Parliamentary Replies
Published Date: 14 January 1998

Parliamentary Question on Banking Mergers

Parliamentary question on banking mergers

Date: For Parliament Sitting on 14 Jan 1998

__________________________________________________________________
Question
To ask the Deputy Prime Minister (a) if he will offer incentives to local banks to merge so that the banks may pool resources to compete with foreign banks; and (b) if he will consider reviewing shareholding ceilings of the banks incorporated in Singapore.


Answer:
1.  The financial services industry is in ferment worldwide. The driving forces are information technology and globalisation. Financial institutions are merging and restructuring, in order to derive growing economies of scale and serve customers more efficiently.

2.  It is impossible to insulate our domestic banks from these larger trends. The smallness and openness of our domestic market makes us even more susceptible to them.  By international standards, our local banks are quite small. They need to grow large enough to have the economies of scale, the mass and reach to offer efficient, high quality services to Singaporeans, and to become significant regional players.

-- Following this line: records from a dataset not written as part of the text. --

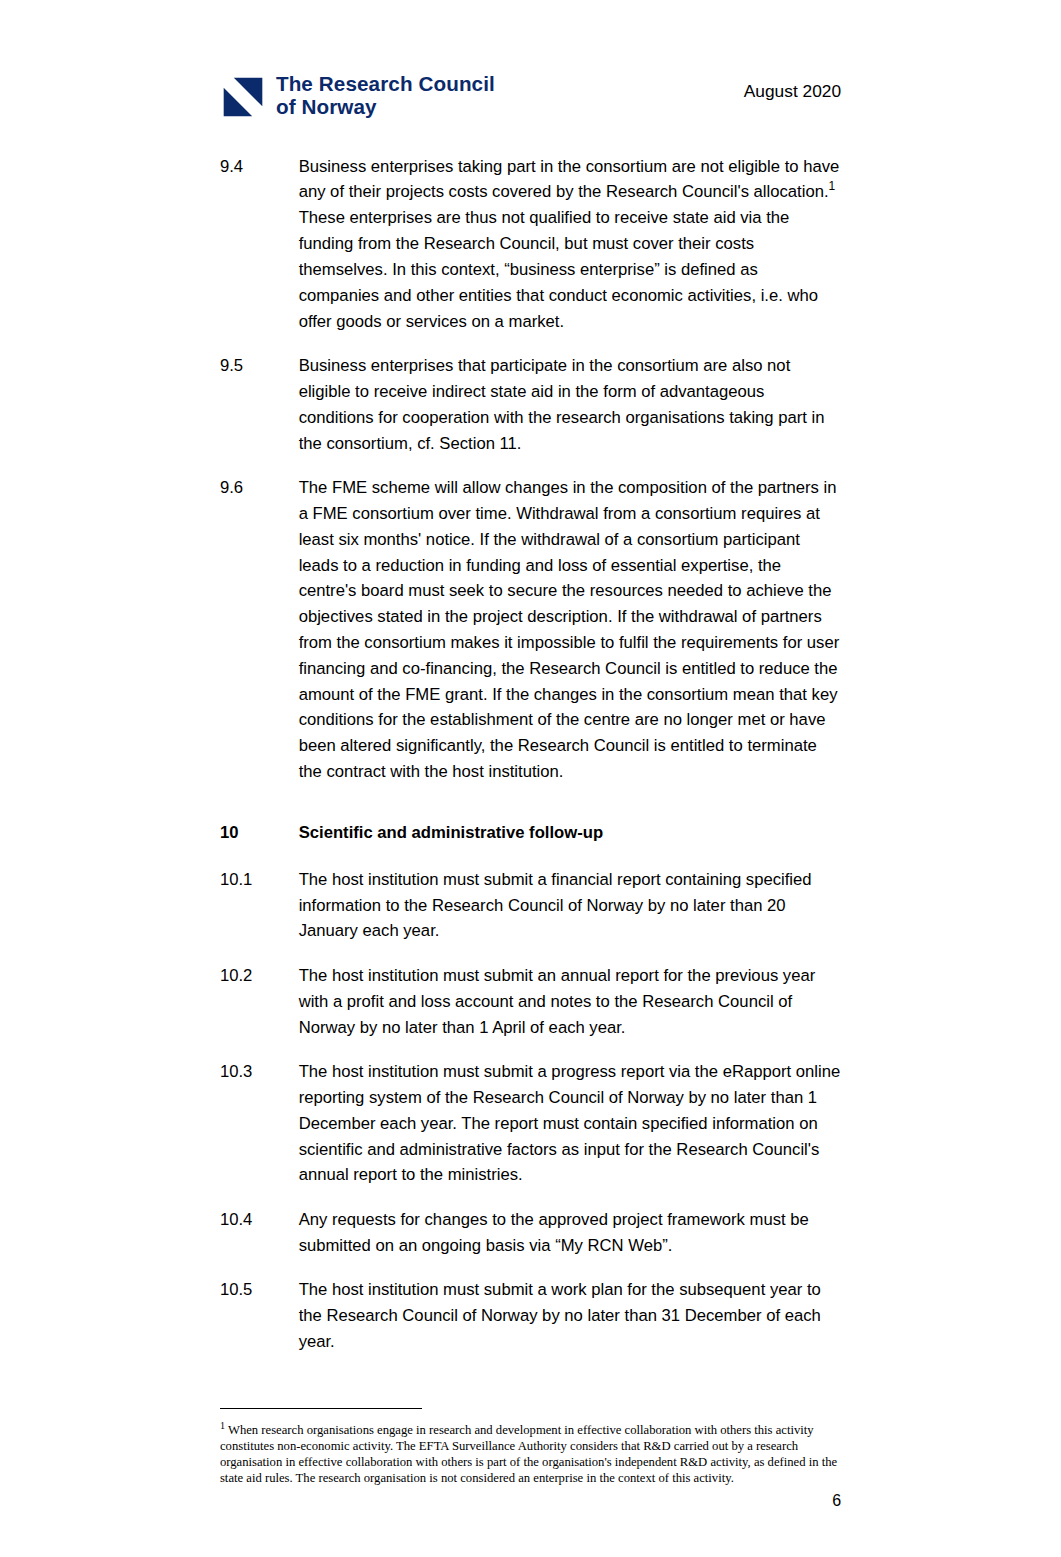The Research Council of Norway
August 2020
9.4
Business enterprises taking part in the consortium are not eligible to have any of their projects costs covered by the Research Council's allocation.1 These enterprises are thus not qualified to receive state aid via the funding from the Research Council, but must cover their costs themselves. In this context, “business enterprise” is defined as companies and other entities that conduct economic activities, i.e. who offer goods or services on a market.
9.5
Business enterprises that participate in the consortium are also not eligible to receive indirect state aid in the form of advantageous conditions for cooperation with the research organisations taking part in the consortium, cf. Section 11.
9.6
The FME scheme will allow changes in the composition of the partners in a FME consortium over time. Withdrawal from a consortium requires at least six months' notice. If the withdrawal of a consortium participant leads to a reduction in funding and loss of essential expertise, the centre's board must seek to secure the resources needed to achieve the objectives stated in the project description. If the withdrawal of partners from the consortium makes it impossible to fulfil the requirements for user financing and co-financing, the Research Council is entitled to reduce the amount of the FME grant. If the changes in the consortium mean that key conditions for the establishment of the centre are no longer met or have been altered significantly, the Research Council is entitled to terminate the contract with the host institution.
10 Scientific and administrative follow-up
10.1
The host institution must submit a financial report containing specified information to the Research Council of Norway by no later than 20 January each year.
10.2
The host institution must submit an annual report for the previous year with a profit and loss account and notes to the Research Council of Norway by no later than 1 April of each year.
10.3
The host institution must submit a progress report via the eRapport online reporting system of the Research Council of Norway by no later than 1 December each year. The report must contain specified information on scientific and administrative factors as input for the Research Council's annual report to the ministries.
10.4
Any requests for changes to the approved project framework must be submitted on an ongoing basis via “My RCN Web”.
10.5
The host institution must submit a work plan for the subsequent year to the Research Council of Norway by no later than 31 December of each year.
1 When research organisations engage in research and development in effective collaboration with others this activity constitutes non-economic activity. The EFTA Surveillance Authority considers that R&D carried out by a research organisation in effective collaboration with others is part of the organisation's independent R&D activity, as defined in the state aid rules. The research organisation is not considered an enterprise in the context of this activity.
6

3.  Bank mergers are one way to achieve this, provided the mergers are followed through and the previously separate businesses are properly integrated and rationalised.

4.  The Minister for Finance has publicly encouraged the local banks to consider mergers. The driving forces in the industry give them strong incentive to do this, even without Government persuasion. Keppel Bank and Tat Lee Bank have just announced their intention to merge. The Government will study what more it can do to encourage the banks in this direction. 

5.  We have also informed the local banks that if they wish to bring in foreign minority partners to support a strategy of growth, and to bring in expertise and technology, the government will be supportive.

6.  MAS has no immediate plan to raise the foreign shareholding ceilings. But the matter will be studied, together with all other aspects of the Government's policy towards the financial sector, as part of the review of the sector now underway.